Kicker Rock
"The hammerheads moved through the blue below me in slow arcs, indifferent and ancient, while I tried to remember how to breathe."
The boat from Puerto Baquerizo Moreno takes about ninety minutes to reach Kicker Rock, and you spend most of that time watching the formation grow on the horizon from something that looks like a smudge to something that looks like a cathedral. León Dormido, the Sleeping Lion, is what locals call it — two basalt columns rising 150 metres straight out of the Pacific, split down the middle by a narrow channel perhaps fifteen metres wide, with walls that plunge vertically into water so clear you can see the bottom sixty feet down. I sat on the bow of the panga and stared at it as we approached and felt a very specific kind of dread that I eventually recognised as awe.
The channel drift is why you come. You slip into the water at one end and let the current carry you slowly through the gap while the walls close in on either side, barnacled and algae-streaked, and the fish traffic intensifies to something extraordinary. Schools of surgeonfish in their thousands move through the blue in formations that shift and ripple like smoke. Spotted eagle rays pass below, their wing tips barely moving. And then — if you are paying attention to what is happening in the water column beneath you rather than at the walls — the hammerhead sharks appear.

I counted eleven on my first pass through the channel. They moved in slow, deliberate circuits perhaps twenty metres below the surface, their strange wide heads giving them a silhouette unlike anything else in the ocean. There is something about seeing a large predator in its own element that recalibrates the nervous system in ways that are difficult to describe accurately. You feel simultaneously very small and very alert and very grateful to be there. The sharks are not interested in you. They are not dramatic about your presence. They simply continue doing what sharks have done in these waters for longer than the islands have existed.

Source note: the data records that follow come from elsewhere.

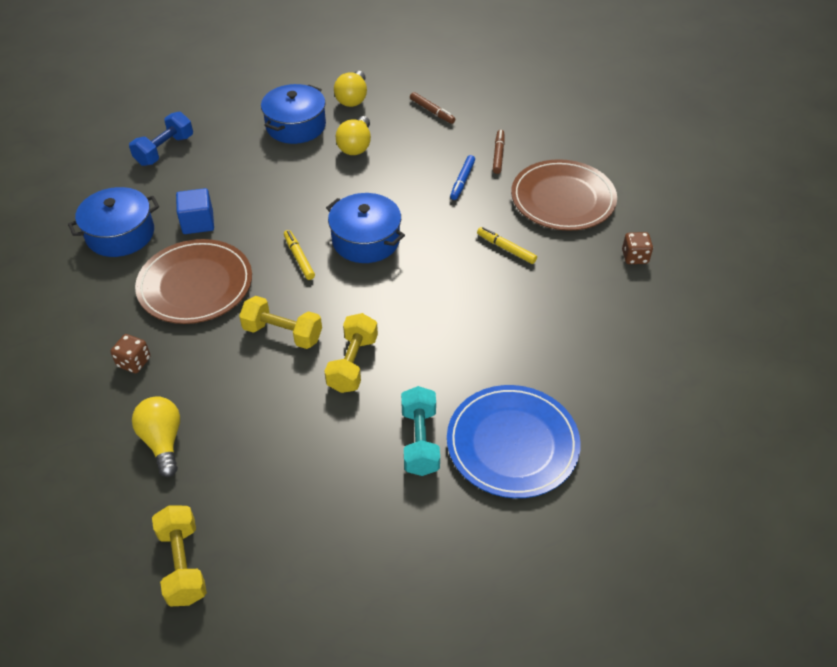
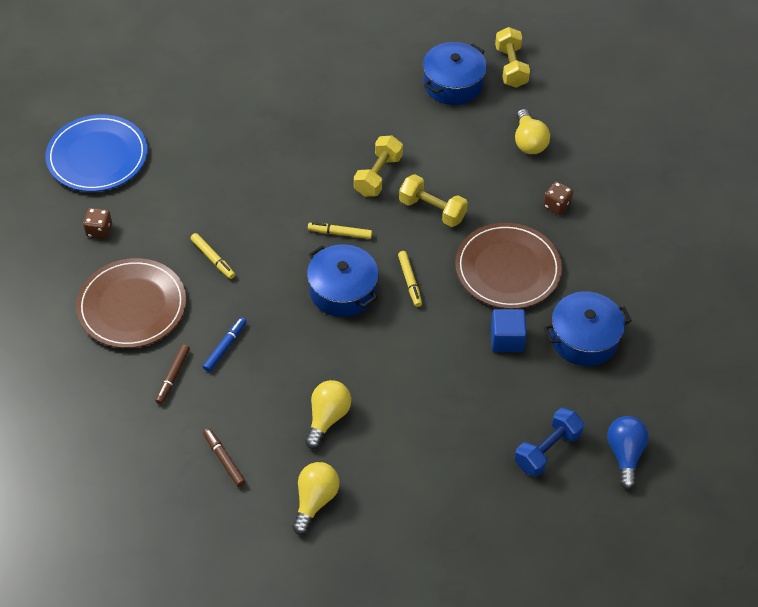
camera: 170 degrees left, 5 degrees up
(97, 156) = (625, 455): none -> blue light bulb
(296, 126) = (392, 464): blue pot -> blue pot (453, 84)
(382, 292) = (340, 233): none -> yellow marker
(420, 441) = (340, 112): turquoise dumbbell -> none
(512, 443) = (274, 101): blue plate -> blue plate (97, 156)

Above water, Kicker Rock has its own spectacle. Nazca boobies nest on the ledges high on the columns, their white against the black basalt stark and geometric. Frigate birds hang in the updrafts, not flapping, just watching. The light at midday falls in hard angles between the two towers, turning the channel into something that operates on different physics from the surrounding ocean — darker, cooler, with a current you feel as a pressure rather than a direction. By late afternoon the columns glow a deep amber and the shadows between them turn purple.

The snorkeling surface was extraordinary, but the scuba divers who descended to the base reported something else entirely — cleaning stations where hammerheads queue patiently while small fish work their gills and underside, the kind of cooperative arrangement that makes the whole concept of a food chain feel reductive. Even snorkeling I saw more wildlife in ninety minutes than I had managed in two weeks of reef diving elsewhere. The Galápagos has a way of making your previous reference points feel provincial.

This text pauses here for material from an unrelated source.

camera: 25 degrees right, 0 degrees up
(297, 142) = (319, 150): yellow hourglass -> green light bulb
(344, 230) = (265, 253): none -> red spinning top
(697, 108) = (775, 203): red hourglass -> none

When to go: June through November, during the Garúa season, brings the strongest upwelling currents that concentrate marine life around Kicker Rock. Hammerhead sightings are most reliable then, though visibility can be affected by plankton bloom. January through May offers warmer, clearer water with calmer conditions — better for nervous snorkelers, though the sharks may be less reliably present. Day trips from San Cristóbal run year-round.